Kampanien/Basilikata - Im Dunstkreis von Neapel

Die Heimat des Rotweins Aglianico und der Weißweine Fiano und Greco

„Il mondo é bello, perché vario“, sagen die Neapolitaner gerne. „Eine Welt ist schön, weil sie abwechslungsreich ist.“ Wer ihre Heimat Kampanien und die benachbarte Basilikata bereist, unterschreibt das sofort. Denn hier warten göttliche Wege, irdische Genüsse sowie ein faszinierendes Potpourri aus Naturschauspielen und Kultur-Highlights.
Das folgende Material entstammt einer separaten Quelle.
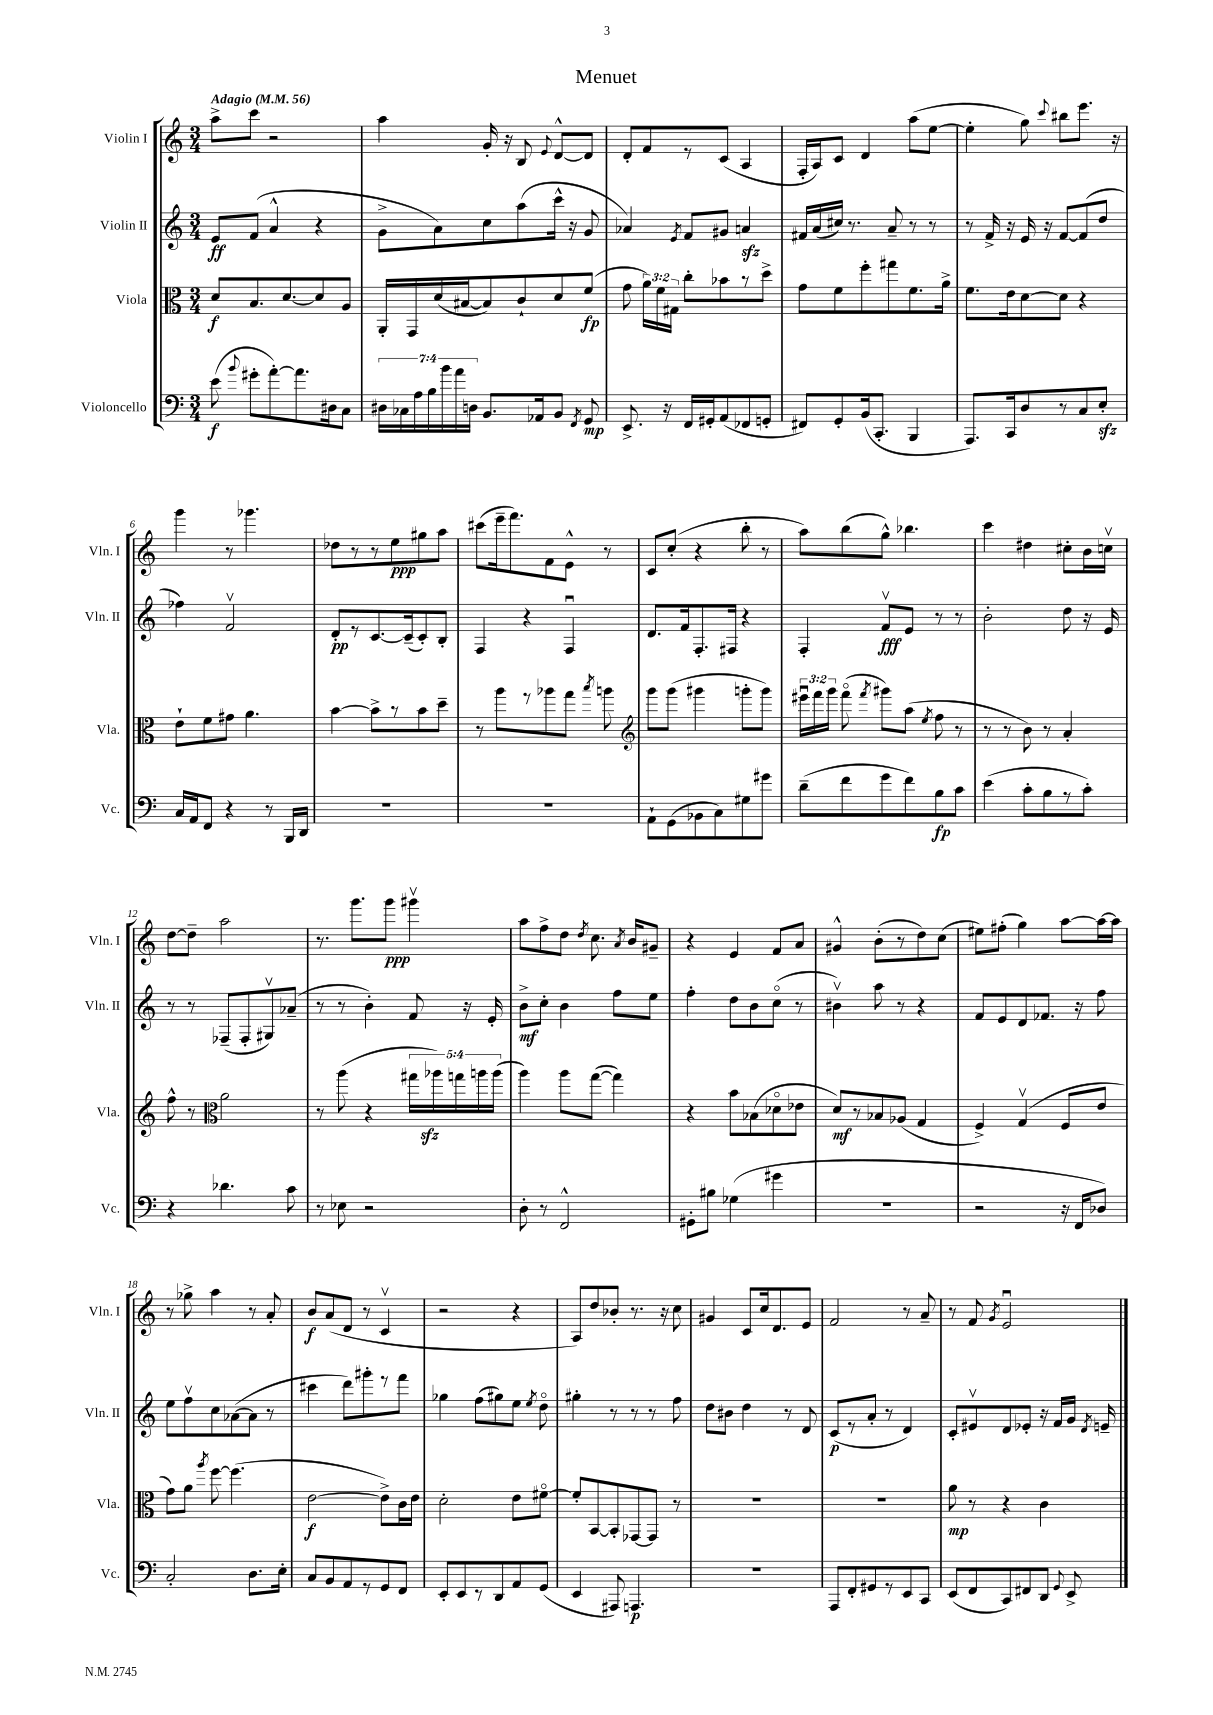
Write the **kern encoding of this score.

**kern	**dynam	**kern	**dynam	**kern	**dynam	**kern	**dynam
*part4	*part4	*part3	*part3	*part2	*part2	*part1	*part1
*staff4	*staff4	*staff3	*staff3	*staff2	*staff2	*staff1	*staff1
*I"Violoncello	*	*I"Viola	*	*I"Violin II	*	*I"Violin I	*
*I'Vc.	*	*I'Vla.	*	*I'Vln. II	*	*I'Vln. I	*
*clefF4	*	*clefC3	*	*clefG2	*	*clefG2	*
*k[]	*	*k[]	*	*k[]	*	*k[]	*
*M3/4	*	*M3/4	*	*M3/4	*	*M3/4	*
*MM56	*	*MM56	*	*MM56	*	*MM56	*
=1	=1	=1	=1	=1	=1	=1	=1
!	!	!	!	!	!	!LO:TX:a:B:t=Adagio	!
(8e\	f	8d/L	f	8e/L	ff	8aa^\L	.
8qqb/	.	.	.	.	.	.	.
8g#X'\L	.	8.B/	.	(8f/J	.	8ccc\J	.
[8a'\)	.	.	.	4a^^/	.	2r	.
.	.	[8.d/	.	.	.	.	.
8.a\]	.	.	.	.	.	.	.
.	.	8d/]	.	4r	.	.	.
16D#X\k	.	.	.	.	.	.	.
8C\J	.	8A/J	.	.	.	.	.
=2	=2	=2	=2	=2	=2	=2	=2
28D#X\LL	.	16AA'/LL	.	8g^\L	.	4aa\	.
28C-X\	.	.	.	.	.	.	.
.	.	16GG/	.	.	.	.	.
28A\	.	.	.	.	.	.	.
28B\	.	.	.	.	.	.	.
.	.	(16d/	.	8a\)	.	.	.
28b\	.	.	.	.	.	.	.
28a\	.	.	.	.	.	.	.
.	.	[16B#X/J	.	.	.	.	.
28Dn\JJ	.	.	.	.	.	.	.
8.BB/L	.	8B#/])	.	8cc\	.	16g'/	.
.	.	.	.	.	.	16r	.
.	.	8c`/	.	(8aa\	.	8B/	.
16AA-X/k	.	.	.	.	.	.	.
.	.	.	.	.	.	8qqe/	.
8BB/J	.	8d/	.	16ccc^^\Jk	.	[8d^^/L	.
.	.	.	.	16r	.	.	.
8qFF/	.	.	.	.	.	.	.
8GG/	mp	(8f/J	fp	8g/	.	8d/J]	.
=3	=3	=3	=3	=3	=3	=3	=3
8.EE^/	.	8g\	.	4a-X/)	.	8d'/L	.
.	.	24a\LL)	.	.	.	8f/	.
.	.	24f\	.	.	.	.	.
16r	.	.	.	.	.	.	.
.	.	24G#X\JJ	.	.	.	.	.
.	.	.	.	8qe/	.	.	.
16FF/LL	.	8cc'\L	.	8f/L	.	8r	.
16GG#X'/J	.	.	.	.	.	.	.
(8AA/	.	8b-X\	.	8g#X/J	.	(8c/J	.
8FF-X/	.	8r	.	4anzz/	.	4A/	.
8GGn'/J	.	8dd^\J	.	.	.	.	.
=4	=4	=4	=4	=4	=4	=4	=4
8FF#X/L)	.	8g\L	.	16f#X/LL	.	16F'/LL	.
.	.	.	.	(16a/	.	16A/J)	.
8GG'/	.	8f\	.	16cc#X/JJ)	.	8c/J	.
.	.	.	.	8.r	.	.	.
(16BB/k	.	8ff'\	.	.	.	4d/	.
8.CC'/J	.	.	.	.	.	.	.
.	.	8gg#X\	.	8a~/	.	.	.
4BBB/	.	8.f\	.	8r	.	(8aa\L	.
.	.	.	.	8r	.	[8ee\J	.
.	.	16a^\Jk	.	.	.	.	.
=5	=5	=5	=5	=5	=5	=5	=5
8.AAA/L)	.	8.f\L	.	8r	.	4ee'\]	.
.	.	.	.	16f^/	.	.	.
16CC/k	.	16e\k	.	16r	.	.	.
8D/	.	[8d\	.	16e/	.	8gg\)	.
.	.	.	.	16r	.	.	.
.	.	.	.	.	.	8qqccc/	.
8r	.	8d\J]	.	[8f/L	.	8bb#X\L	.
8C/	.	4r	.	(8f/]	.	8.eee\J	.
8Ezz'/J	.	.	.	8dd/J	.	.	.
.	.	.	.	.	.	16r	.
!!LO:LB:g=z
=6	=6	=6	=6	=6	=6	=6	=6
16C/LL	.	8e`\L	.	4ff-X\)	.	4ggg\	.
16AA/J	.	.	.	.	.	.	.
8FF/J	.	8f\	.	.	.	.	.
4r	.	8g#X\J	.	2fv/	.	8r	.
.	.	4.a\	.	.	.	4.ggg-X\	.
8r	.	.	.	.	.	.	.
16BBB/LL	.	.	.	.	.	.	.
16DD/JJ	.	.	.	.	.	.	.
=7	=7	=7	=7	=7	=7	=7	=7
2.r	.	[4b\	.	8d'/L	pp	8dd-X\L	.
.	.	.	.	8r	.	8r	.
.	.	8b^\L]	.	[8.c/	.	8r	.
.	.	8r	.	.	.	8ee\	ppp
.	.	.	.	(16c~/k]	.	.	.
.	.	8b\	.	8c'/)	.	8gg#X\	.
.	.	8dd~\J	.	8B'/J	.	8aa\J	.
=8	=8	=8	=8	=8	=8	=8	=8
2.r	.	8r	.	4F/	.	(8ccc#X\L	.
.	.	8aa\L	.	.	.	16eee~\k	.
.	.	.	.	.	.	8.fff\)	.
.	.	8r	.	4r	.	.	.
.	.	8aa-X\	.	.	.	8f\	.
.	.	8gg\J	.	4Fu/	.	8e^^\J	.
.	.	8qbb/	.	.	.	.	.
.	.	8aan\	.	.	.	8r	.
=9	=9	=9	=9	=9	=9	=9	=9
*	*	*clefG2	*	*	*	*	*
8AA`\L	.	8ggg\L	.	8.d/L	.	8c/L	.
(8GG\	.	(8ggg\J	.	.	.	(8cc'/J	.
.	.	.	.	16f/k	.	.	.
8BB-X\	.	4ggg#X\	.	8.F'/	.	4r	.
8C\)	.	.	.	.	.	.	.
.	.	.	.	16F#X/Jk	.	.	.
8G#X\	.	8gggn'\L	.	4r	.	8bb'\	.
8g#X\J	.	8ggg\J)	.	.	.	8r	.
=10	=10	=10	=10	=10	=10	=10	=10
(8d~\L	.	24eee#Xu\LL	.	4F'/	.	8aa\L)	.
.	.	24fff\	.	.	.	.	.
.	.	24ggg\JJ	.	.	.	.	.
8f\	.	(8fff\	.	.	.	(8bb\	.
.	.	8qfff/	.	.	.	.	.
8g\	.	8ggg#X\L)	.	8fv/L	fff	8gg^^\J)	.
8f\)	.	(8aa\J	.	8e/J	.	4.bb-X\	.
.	.	8qee/	.	.	.	.	.
8B\	fp	8ff\	.	8r	.	.	.
8c\J	.	8r	.	8r	.	.	.
=11	=11	=11	=11	=11	=11	=11	=11
(4e\	.	8r	.	2b'\	.	4ccc\	.
.	.	8r	.	.	.	.	.
8c'\L	.	8b\)	.	.	.	4dd#X\	.
8B\	.	8r	.	.	.	.	.
8r	.	4a'/	.	8dd\	.	8cc#X'\L	.
8c'\J)	.	.	.	16r	.	16b\L	.
.	.	.	.	16e/	.	16ccnv\JJ	.
!!LO:LB:g=z
=12	=12	=12	=12	=12	=12	=12	=12
4r	.	8ff^^\	.	8r	.	[8dd\L	.
.	.	8r	.	8r	.	8dd~\J]	.
*	*	*clefC3	*	*	*	*	*
4.d-X\	.	2a\	.	(8F-X~/L	.	2aa\	.
.	.	.	.	8F-'/	.	.	.
.	.	.	.	8G#Xv/)	.	.	.
8c\	.	.	.	(8a-X~/J	.	.	.
=13	=13	=13	=13	=13	=13	=13	=13
8r	.	8r	.	8r	.	8.r	.
8E-X\	.	(8aa\	.	8r	.	.	.
.	.	.	.	.	.	8.ggg\L	.
2r	.	4r	.	4b'\)	.	.	.
.	.	.	.	.	.	8ggg\J	ppp
.	.	20gg#X\LL	.	8f/	.	4ggg#Xv\	.
.	.	20aa-Xzz\)	.	.	.	.	.
.	.	20ggn\	.	.	.	.	.
.	.	.	.	16r	.	.	.
.	.	20aan\	.	.	.	.	.
.	.	.	.	16e'/	.	.	.
.	.	(20aa\JJ	.	.	.	.	.
=14	=14	=14	=14	=14	=14	=14	=14
8D'\	.	4aa\)	.	8b^\L	mf	8aa\L	.
8r	.	.	.	8cc'\J	.	8ff^\	.
2FF^^/	.	8aa\L	.	4b\	.	8dd\J	.
.	.	.	.	.	.	8qdd/	.
.	.	([8gg\J	.	.	.	8.cc\	.
.	.	4gg\])	.	8ff\L	.	.	.
.	.	.	.	.	.	8qa/	.
.	.	.	.	.	.	16b/KL	.
.	.	.	.	8ee\J	.	8g#X~/J	.
=15	=15	=15	=15	=15	=15	=15	=15
8GG#X'\L	.	4r	.	4ff'\	.	4r	.
8B#X\J	.	.	.	.	.	.	.
(4G-X\	.	8b\L	.	8dd\L	.	4e/	.
.	.	(8B-X\	.	8b\	.	.	.
4g#X\	.	8d-X\	.	(8cc\J	.	8f/L	.
.	.	8e-X\J	.	8r	.	8a/J	.
=16	=16	=16	=16	=16	=16	=16	=16
2.r	.	8d/L)	mf	4b#Xv\)	.	4g#X^^/	.
.	.	8r	.	.	.	.	.
.	.	8B-X/	.	8aa\	.	(8b'\L	.
.	.	(8A-X/J	.	8r	.	8r	.
.	.	4G/	.	4r	.	8dd\)	.
.	.	.	.	.	.	(8cc\J	.
=17	=17	=17	=17	=17	=17	=17	=17
2r	.	4F^/)	.	8f/L	.	8ee#X\L)	.
.	.	.	.	8e/	.	(8ff#X'\J	.
.	.	(4Gv/	.	8d/	.	4gg\)	.
.	.	.	.	8.f-X/J	.	.	.
16r	.	8F/L	.	.	.	[8aa\L	.
16FF/KL	.	.	.	16r	.	.	.
8D-X/J)	.	8e/J	.	8ff\	.	16aa\L_	.
.	.	.	.	.	.	16aa\JJ]	.
!!LO:LB:g=z
=18	=18	=18	=18	=18	=18	=18	=18
2C'/	.	8g\L)	.	8ee\L	.	8r	.
.	.	8a\J	.	8ffv\	.	8gg-X^\	.
.	.	8qaa/	.	.	.	.	.
.	.	[8ff\	.	8cc\	.	4aa\	.
.	.	(4.ff\]	.	([8a-X\	.	.	.
8.D\L	.	.	.	8a-\J]	.	8r	.
.	.	.	.	8r	.	8a'/	.
16E'\Jk	.	.	.	.	.	.	.
=19	=19	=19	=19	=19	=19	=19	=19
8C/L	.	[2e\	f	4ccc#X\	.	8b/L	f
8BB/	.	.	.	.	.	(8a/	.
8AA/	.	.	.	8ddd\L)	.	8d/J	.
8r	.	.	.	8ggg#X'\	.	8r	.
8GG/	.	8e^\L])	.	8r	.	4cv/	.
8FF/J	.	16c\L	.	8fff\J	.	.	.
.	.	16e\JJ	.	.	.	.	.
=20	=20	=20	=20	=20	=20	=20	=20
8EE'/L	.	2d'\	.	4gg-X\	.	2r	.
8EE/	.	.	.	.	.	.	.
8r	.	.	.	(8ff\L	.	.	.
8DD/	.	.	.	8gg#X\)	.	.	.
8AA/	.	8e\L	.	8ee\J	.	4r	.
.	.	.	.	8qee/	.	.	.
(8GG/J	.	[8f#X\J	.	8dd\	.	.	.
=21	=21	=21	=21	=21	=21	=21	=21
4EE/	.	8f#'/L]	.	4gg#X'\	.	8A/L)	.
.	.	[8BB/	.	.	.	8dd/	.
8AAA#X/)	.	8BB'/]	.	8r	.	8b-X'/J	.
4.AAAn/	p	[8GG-X/	.	8r	.	8.r	.
.	.	8GG-/J]	.	8r	.	.	.
.	.	.	.	.	.	16r	.
.	.	8r	.	8ff\	.	8cc\	.
=22	=22	=22	=22	=22	=22	=22	=22
2.r	.	2.r	.	8dd\L	.	4g#X/	.
.	.	.	.	8b#X\J	.	.	.
.	.	.	.	4dd\	.	8c/L	.
.	.	.	.	.	.	16cc/k	.
.	.	.	.	.	.	8.d/	.
.	.	.	.	8r	.	.	.
.	.	.	.	8d/	.	8e/J	.
=23	=23	=23	=23	=23	=23	=23	=23
8AAA/L	.	2.r	.	(8c/L	p	2f/	.
8FF'/	.	.	.	8r	.	.	.
8GG#X/	.	.	.	8a'/J	.	.	.
8r	.	.	.	8r	.	.	.
8EE/	.	.	.	4d/)	.	8r	.
8CC/J	.	.	.	.	.	8a~/	.
=24	=24	=24	=24	=24	=24	=24	=24
(8EE/L	.	8a\	mp	8c'/L	.	8r	.
8FF/	.	8r	.	8e#Xv/	.	8f/	.
.	.	.	.	.	.	8qg/	.
8CC/)	.	4r	.	8d/	.	2eu/	.
8FF#X/	.	.	.	8e-X'/J	.	.	.
8DD/J	.	4c\	.	16r	.	.	.
.	.	.	.	16f/LL	.	.	.
8qqGG/	.	.	.	.	.	.	.
8EE^/	.	.	.	16g/JJ	.	.	.
.	.	.	.	8qd/	.	.	.
.	.	.	.	16en~/	.	.	.
==	==	==	==	==	==	==	==
*-	*-	*-	*-	*-	*-	*-	*-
Wo das Mezzogiorno beginnt

Campania felix – glückliche Landschaft – nannten die alten Römer die fruchtbare Region im Südwesten Italiens. Mit seinem milden Klima, den abwechslungsreichen Landschaften und dem kulturellen Flair übte Kampanien schon damals eine unwiderstehliche Anziehungskraft aus. Hier wird Italien zum Mezzogiorno, zum glühenden Land des Mittags, das schon in der Antike eine Hochburg für Touristen war. Man kam, um es zu bewundern oder um zu kuren. Aber man kam auch, um es zu beherrschen. Denn es war schon immer ein Objekt der Begierde, dieses fruchtbare Land. Hier hat jeder gelebt, der eine Rolle in der Geschichte des Abendlandes spielte – und alle ließen ihre Spuren zurück. Somit präsentiert sich Kampanien heute wie ein einziges Freilichtmuseum mit bis zu 3.000 Jahre alten Relikten.

Neapel sehen und sterben

Ganz klar, das temperamentvolle, lautstarke und wunderbar chaotische Neapel ist Pflicht. Am Vesuv, der wie ein schlafender feuriger Riese über der Stadt thront, kommt man auch nicht vorbei. Schon gar nicht an Pompeji, wo die Lava im Jahr 79 n. Chr. das Leben einer ganzen Stadt in ein paar feurigen Minuten mumifiziert hat. Es ist quasi eine dreidimensionale Momentaufnahme aus der Antike. Gesehen haben muss man selbstverständlich auch Capri mit seiner magischen Blauen Grotte. Schon alleine um zu sehen, wie vor der vielbesungenen Perle im Golf von Neapel die rote Sonne im Meer versinkt.

Die Amalfiküste lockt mit ihren Reizen

Das Highlight aber für fast alle ist die Costiera Amalfitana, die wilde, kühne und doch so romantische Amalfiküste. Schon der Name klingt wie Musik. Geradezu überwältigt ist man aber, wenn man dann dieses hinreißend schöne Fleckchen Erde hautnah erlebt. Schon wenn man, begleitet von den Hupkonzerten ungeduldiger Pkw-Fahrer, Stoßstange an Stoßstange über die so schmale wie kurvige Küstenstraße Amalfitana von Ort zu Ort schleicht. Erst recht, wenn man die grandiosen Panoramen wie ganz früher von sanft schaukelnden Booten aus genießt. Bis zum Bau der Amalfitana im Jahr 1840 konnte die Amalfiküste auf der Südseite der Halbinsel, die den Golf von Neapel vom den von Salerno trennt, nämlich nur auf dem Seeweg erreicht werden. Die göttliche Küste gehört wahrlich nicht umsonst zum Weltkulturerbe. Senkrecht stürzt das zerklüftete weißgraue Kalkmassiv des Gebirgszugs Monti Lattari ins türkis- und ultramarinfarbene Meer hinab – und bildet so eine spektakuläre Küstenlandschaft mit eindrucksvollen Schluchten, überhängenden Felsen und strahlend schönen Buchten, üppiger Mittelmeer-Vegetation und wuchernder Blütenpracht. Die bezaubernden Dörfer, die sich an ihre steilen Felsen klammern, gehören zu den attraktivsten Urlaubsorten der Welt. Einer davon ist das berühmte Positano.